Measuring service quality: A review and critique of research using SERVQUAL, Lisa J Morrison Coulthard, University of Leicester, IJMR Vol. 46 Q4.

Measuring service quality is a re-occurring theme in submissions to IJMR, many of which either refer to SERVQUAL, or use it as a key measure. As many of these submissions aim to measure specific situations within a limited geographic area, they tend to be rejected as they add little new knowledge to the extensive literature in this field. SERVQUAL has a long history, first described back in 1988, but it has survived as a measurement methodology, despite other approaches, including within papers published in IJMR, such as those by Phil Klaus and Stan Maklan (‘Customer experience: are we measuring the right things?’, IJMR 53/6 and ‘Towards a better measure of customer experience’, IJMR 55/2), who advocate the use of a more holistic method that covers the whole customer experience, rather than either customer satisfaction or service quality. In an earlier IJMR paper by Meng et al (‘Some retail service quality expectations of Chinese shoppers’, IJMR 51/6), the authors discuss the dangers of applying generic models, such as SERVQUAL, developed in western economies, to measure customer satisfaction in emerging economies, that without modification do not adequately address the subtle cultural differences that exist in countries such as China.

I’ve therefore selected Coulthard’s paper as  the latest Landmark Paper as the author provides an in-depth examination of SERVQUAL, based on reviewing the structure of the measures used within the model as described and discussed in reviews of the method. In doing so, the author covers another issue that bedevils many IJMR submissions – the unquestioned use of Likert scales as a method of measurement, without any discussion of their suitability for the particular topic being researched.

Coulthard describes the evolution of SERVQUAL, where quality is treated as a type of attitude, perceived quality being defined by Zeitaml in 1987 as ‘the consumers judgment about an entity’s overall excellence or superiority’.  This evolved into comparing what companies are perceived to offer with what they should offer. From this a gap-based model was developed where perceived survey quality is defined as ‘the degree and direction of the discrepancy between consumers’ perceptions and expectations’, leading to the calculation of positive and negative ‘disconfirmation’.

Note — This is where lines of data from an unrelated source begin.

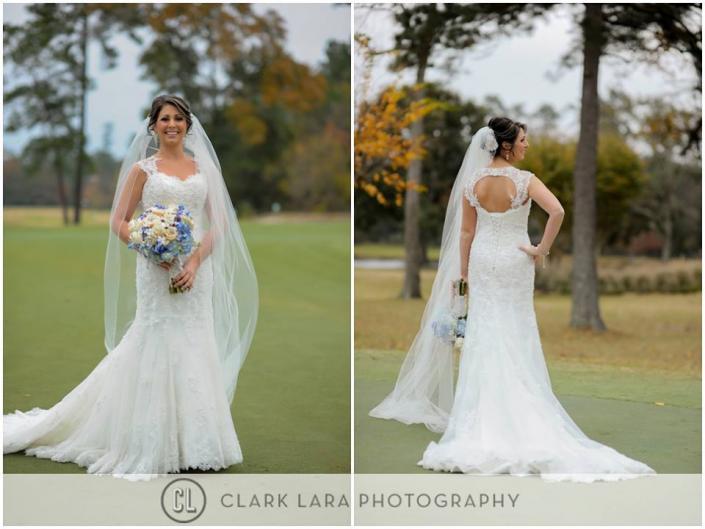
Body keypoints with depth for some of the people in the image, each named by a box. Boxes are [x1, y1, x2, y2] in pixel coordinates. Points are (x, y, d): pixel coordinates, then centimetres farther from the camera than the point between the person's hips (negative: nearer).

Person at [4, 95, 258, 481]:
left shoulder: (204, 167, 11)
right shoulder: (143, 168, 5)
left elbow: (219, 222, 5)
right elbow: (119, 221, 2)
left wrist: (195, 261, -9)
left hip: (198, 271, 3)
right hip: (157, 270, -3)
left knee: (194, 349, 4)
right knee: (157, 349, -3)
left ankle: (190, 441, 14)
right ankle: (150, 447, 4)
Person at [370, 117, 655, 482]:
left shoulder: (472, 181, -3)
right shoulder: (524, 180, -13)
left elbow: (466, 232, 2)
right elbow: (557, 212, -26)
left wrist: (463, 271, 10)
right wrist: (542, 250, -15)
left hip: (482, 260, 3)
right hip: (515, 261, -3)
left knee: (483, 331, 9)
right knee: (515, 335, 7)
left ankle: (483, 412, 12)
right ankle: (517, 412, 12)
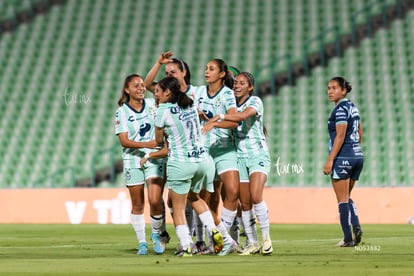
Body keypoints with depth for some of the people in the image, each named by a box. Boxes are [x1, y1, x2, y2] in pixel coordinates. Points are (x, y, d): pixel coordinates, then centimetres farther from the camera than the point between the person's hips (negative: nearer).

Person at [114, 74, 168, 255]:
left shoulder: (152, 104, 4)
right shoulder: (121, 112, -2)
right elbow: (124, 141, -10)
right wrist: (145, 144, -23)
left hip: (155, 158, 0)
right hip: (133, 160, 0)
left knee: (155, 200, -14)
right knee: (137, 205, 4)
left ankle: (157, 234, 9)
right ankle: (142, 243, 17)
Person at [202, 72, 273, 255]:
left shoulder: (255, 101, -9)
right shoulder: (232, 104, 11)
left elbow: (243, 115, -28)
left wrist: (218, 117, -33)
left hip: (258, 155, -6)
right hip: (240, 156, 6)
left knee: (256, 196, -21)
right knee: (245, 203, 3)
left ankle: (266, 237, -9)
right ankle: (252, 243, 10)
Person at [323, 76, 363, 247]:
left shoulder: (340, 109, -12)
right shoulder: (353, 108, 14)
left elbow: (340, 136, -19)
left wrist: (330, 160, -20)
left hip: (342, 157, -9)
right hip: (357, 156, 9)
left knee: (342, 199, -2)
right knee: (347, 197, 19)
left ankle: (348, 238, -2)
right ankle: (356, 226, -2)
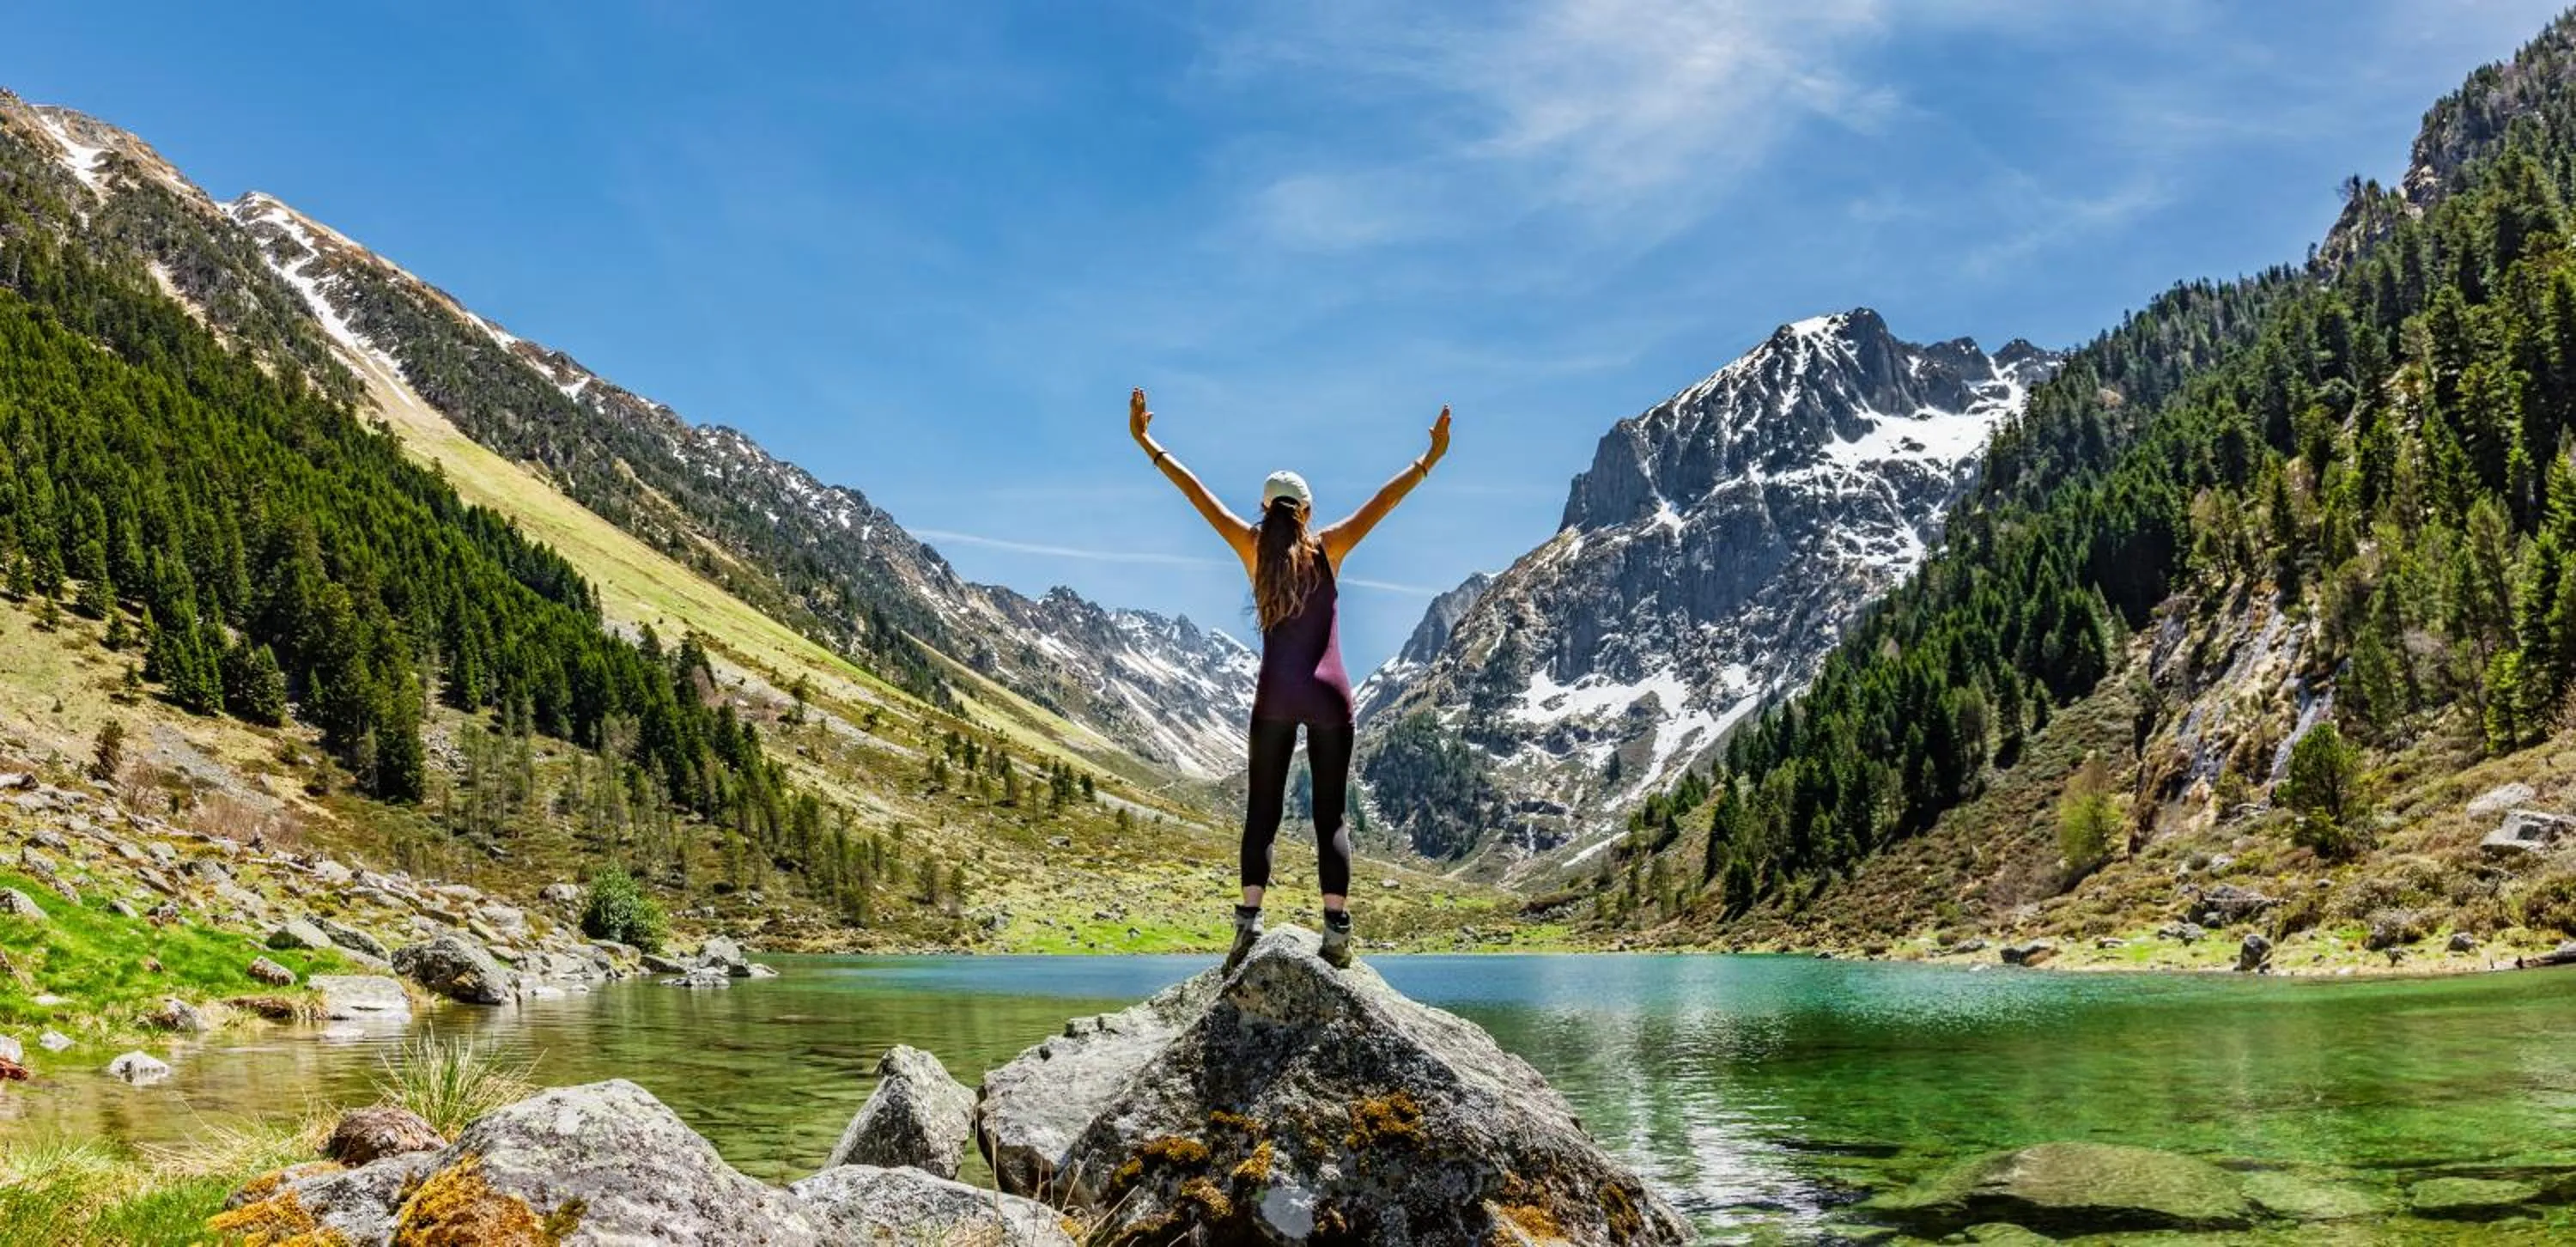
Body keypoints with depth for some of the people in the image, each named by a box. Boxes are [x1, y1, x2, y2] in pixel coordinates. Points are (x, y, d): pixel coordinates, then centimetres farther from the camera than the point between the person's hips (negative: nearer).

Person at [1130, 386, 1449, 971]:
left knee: (1261, 810, 5)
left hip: (1274, 697, 1)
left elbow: (1196, 492, 3)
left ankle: (1248, 917, -10)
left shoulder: (1253, 548, 1)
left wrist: (1147, 442, 6)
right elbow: (1383, 501, -5)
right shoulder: (1327, 547, -1)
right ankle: (1336, 928, -6)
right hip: (1329, 695, -1)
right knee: (1331, 814, 1)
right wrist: (1428, 460, -4)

As Coulthard describes, the original model was revised based on the considerable evaluation and criticism that followed on from the initial 1988 paper. However, replication studies continued to undermine the assertions made for the method, but this could be due to modifications made by others to fit particular sectors. More fundamental were criticisms that the substantial body of knowledge on the psychology of perception was ignored; the likely costs of service improvements (which perhaps could have been addressed through conjoint methods, although evidence in the paper indicates this presents challenges, but the importance of rating service attributes and ways to weight service components have been widely discussed ) and data collected via ordinal methods analysed via methods suited to interval data (a lesser criticism). Other issues about the nature of service quality processes were also raised in subsequent reviews, and the research process, including difficulties in administering the batteries of scales, and the subsequent development of the derivative SERVPERF model.  

As I briefly alluded to earlier in this introduction, the paper contains a lengthy section discussing the challenges and issues in designing and administering Likert scales. Although this is in the context of SERVQUAL, the discussion has a much wider application, especially in terms of the cited sources in this field. The points raised in this section are seldom discussed in submissions to IJMR where Likert scales form the basis of the data collection. There is often an implied suggestion that scales developed by others can be reused, without any consideration as to how they were derived in the first place; whether they are truly appropriate in the new context, and, whether they relate to human cognitive processes and the selected data collection method.

In conclusion, the author notes the popularity of the method, despite the criticisms. The method also evolved at a time when measuring satisfaction and the wider service experience were still in their relative infancy. But, as Coulthard states in the final sentence: ‘An alternative with the same level of general appeal and market dominance is yet to be produced’. Some might argue that the Net Promoter Score is ‘the only number you need’, but this widely applied, and often miss-understood, method also has many critics (personally, I feel that customers deserve more consideration at board level than can be derived from a single measure). Klaus and Maklan advocate a more holistic (EXQ scale) method in their second paper, but the SERVQUAL based submissions still keep flowing in. 

Finally, Parasuraman et al in their original paper (referenced by Coulthard) included a graphical representation of the service delivery process to help pin-point where disconnects can occur that lead to service delivery failing to meet the needs of customers. This also includes the potential gap between how the service is promoted and the perceptions and experiences of customers. Whilst I’ve never applied the SERVQUAL model in studies I’ve developed for measuring customer experience and service quality, I found this process gap analysis a very useful tool for identifying where these disconnects might occur, and where targeted internal research within the organisation, or external with customers, could be very helpful in developing effective solutions to improve the customer experience.